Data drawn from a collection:
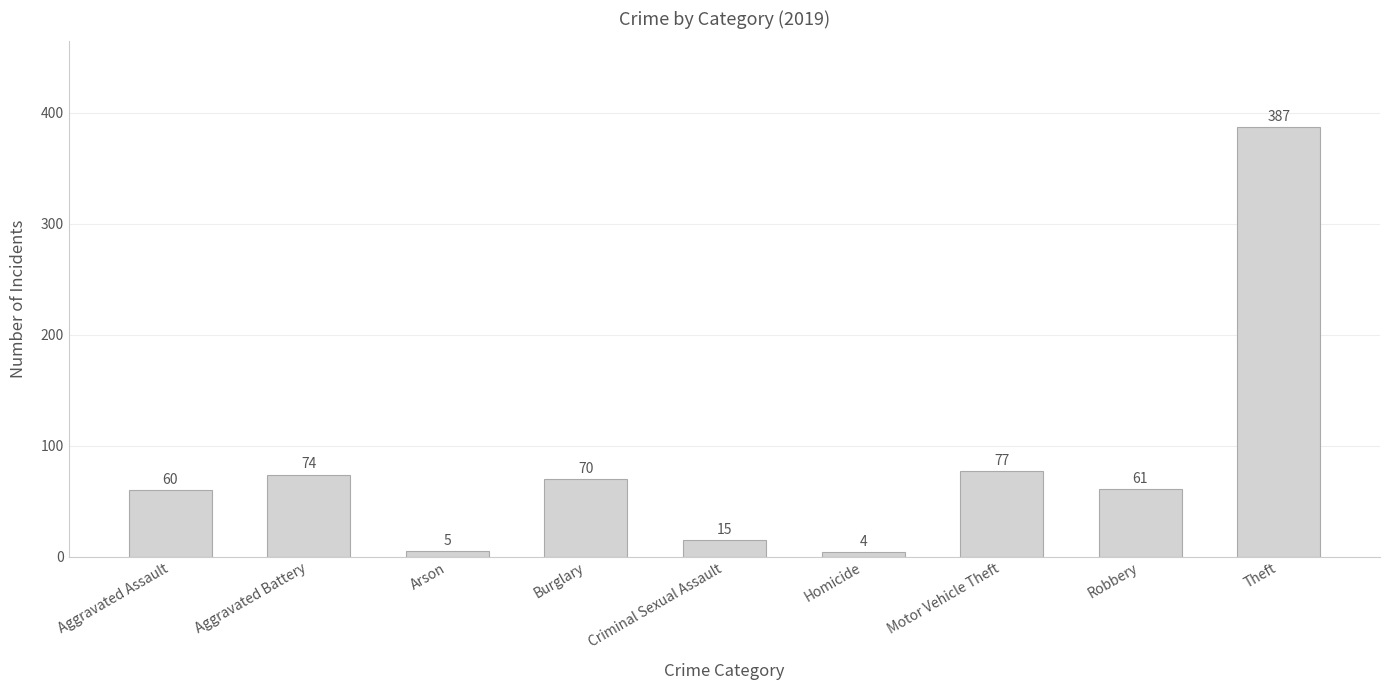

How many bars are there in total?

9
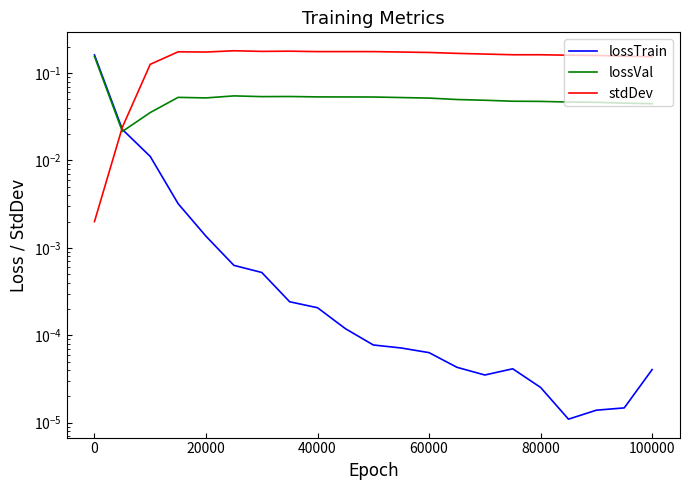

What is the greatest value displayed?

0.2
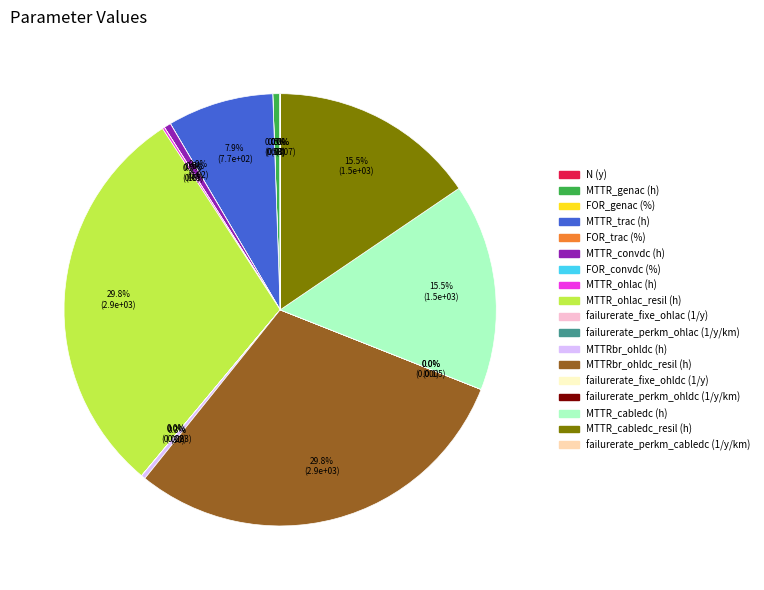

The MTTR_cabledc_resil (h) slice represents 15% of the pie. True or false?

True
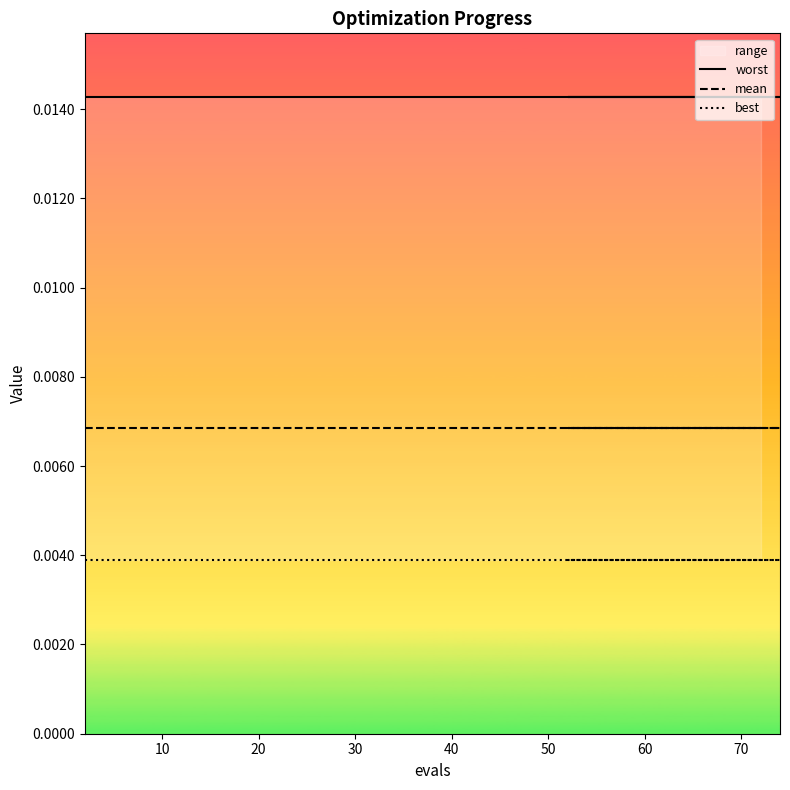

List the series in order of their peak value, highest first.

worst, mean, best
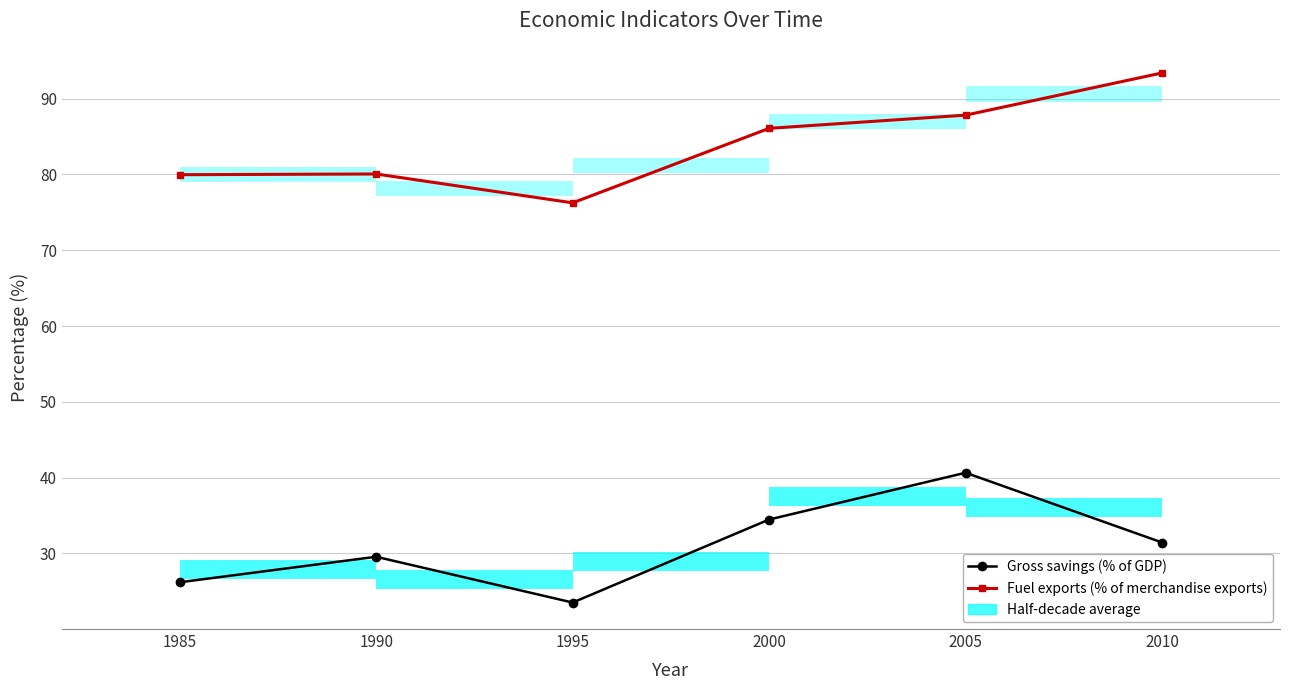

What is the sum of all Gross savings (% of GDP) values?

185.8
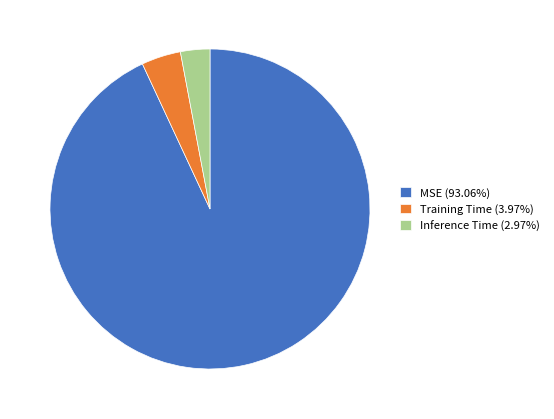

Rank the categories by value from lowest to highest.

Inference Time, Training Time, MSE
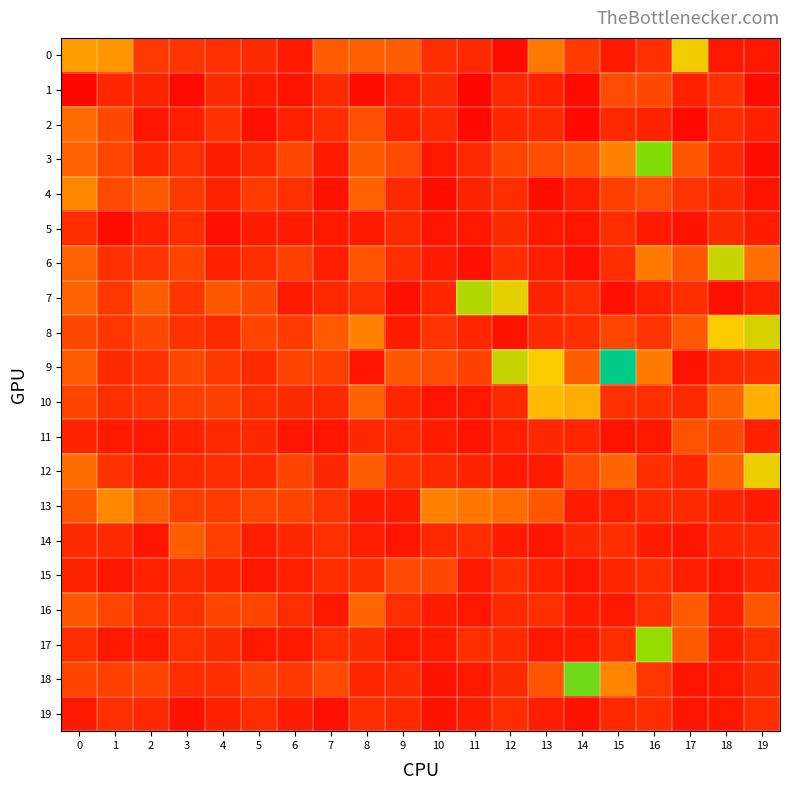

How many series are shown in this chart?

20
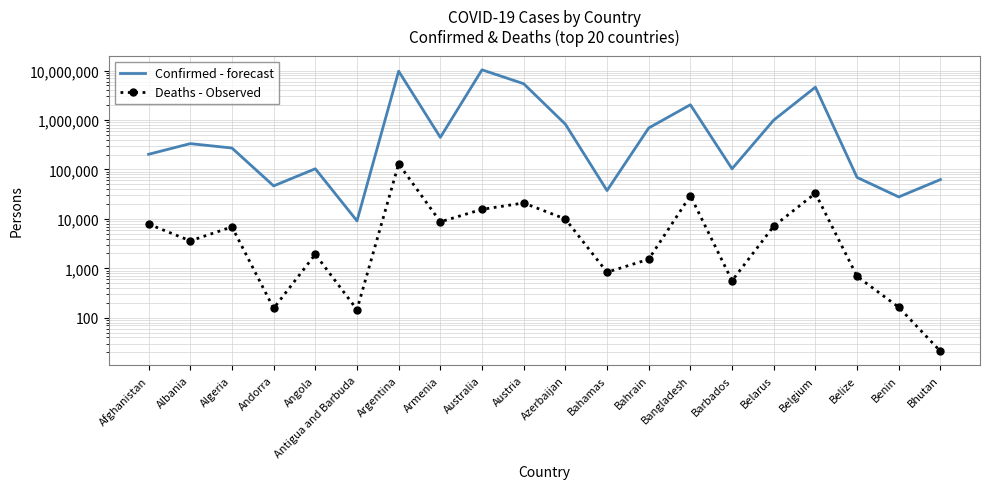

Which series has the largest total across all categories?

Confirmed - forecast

» The problem:
Return the text of all the entries above without any changes, and leave out the pictures.

» Task answer:
How many bars are there in total?

9

What is the greatest value displayed?

0.2

The MTTR_cabledc_resil (h) slice represents 15% of the pie. True or false?

True

List the series in order of their peak value, highest first.

worst, mean, best

What is the sum of all Gross savings (% of GDP) values?

185.8

Rank the categories by value from lowest to highest.

Inference Time, Training Time, MSE

How many series are shown in this chart?

20

Which series has the largest total across all categories?

Confirmed - forecast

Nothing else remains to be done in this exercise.